Tres asesinatos de niños en el lapso de unos pocos días terminó por convertirse en el detonante que la sociedad montevideana requería para expresar violentamente su indignación.

Como reacción, no sólo estallaron desmanes en algunos barrios, los más afectados, sino que brotaron declaraciones reclamando discutir un cambio drástico de la legislación penal retornando a castigos ancestrales como la pena de muerte, prisión perpetua, castración química para delincuentes sexuales o continuando una tendencia progresiva, el endurecimiento global de las penas. Por otro lado las redes sociales se inundaron de discusiones exacerbadas, como ocurre en un medio donde la clandestinidad prohija exabruptos, proponiendo diversas medidas, algunas cercanas al linchamiento de los presuntos criminales y de sus abogados defensores. Todo ello, también debe señalarse, inscripto en un panorama de aumento de la violencia sexual, feminicidios y un incremento de ataques a niños, denunciados hasta por la Unicef.

No hay duda que vivimos un clima de crisis valorativa inserto en fenómenos como la fragmentación urbana, la aparición de tribus ciudadanas, las drogas o el general crecimiento de la violencia, indicativos entre otros de una grave pérdida de cohesión social. A lo que se suma la determinante y ambigua incidencia de los medios de comunicación. Un cóctel que contribuye al surgimiento de actitudes que cometen el error de pretender solucionar problemas sociales aplicando el derecho penal. Ello cuando el momento exige apelar a la prudencia, legislar reflexivamente y no sancionar seudo soluciones que terminen desfigurando al Estado de derecho. Tal como sucedió con el fascismo y el comunismo soviético, regímenes que en el pasado siglo inauguraron la moda de arrasar con las garantía en materia penal, desmontando los intentos liberales por humanizarla.

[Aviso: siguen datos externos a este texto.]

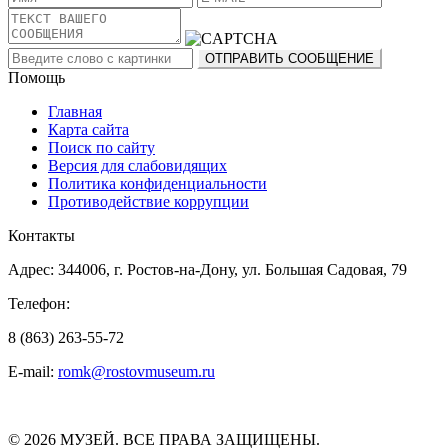
Помощь
Главная
Карта сайта
Поиск по сайту
Версия для слабовидящих
Политика конфиденциальности
Противодействие коррупции
Контакты
Адрес: 344006, г. Ростов-на-Дону, ул. Большая Садовая, 79
Телефон:
8 (863) 263-55-72
E-mail:
romk@rostovmuseum.ru
© 2026 МУЗЕЙ. ВСЕ ПРАВА ЗАЩИЩЕНЫ.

Por eso en el actual estado de la civilización, resulta retrógrado volver a debates sobre la pena de muerte, la prisión perpetua u otros medidas similares, como la repugnante castración, todos basados en la primitiva concepción retributiva de la pena que colocan al Estado en la equívoca situación de impartir justicia apelando a igual insensibilidad que la utilizada por el criminal. Ello sin olvidar que hay suficiente evidencia empírica para demostrar que el aumento de los castigos o su brutalización, muchas veces implícita, no ha supuesto la disminución del delito. Mucho menos de aquellos de naturaleza sexual, de probable origen psiquiátrico. En nuestro derecho la Constitución funda las penas no en una presunto derecho tribal de venganza, sino en la prevención del delito, procurando la reinserción del delincuente. Principios a los que también apela la legislación internacional basada en que la reclusión civilizada resulta la mejor disuasión, aún cuando no elimine el delito. Tampoco lo termina, más bien lo incentiva, nuestro modelo carcelario, una práctica medioeval claramente inconstitucional. Quizás sea por eso, porque bien conocen este infierno, que nuestros jueces aparecen como demasiado liberales en la correcta aplicación del ius puniendi. Pero al derecho penal no cabe incumplirlo, hay que complementarlo con una práctica carcelaria que se atenga a sus objetivos preventivos. Por imperfectos que sean, son los únicos conocidos.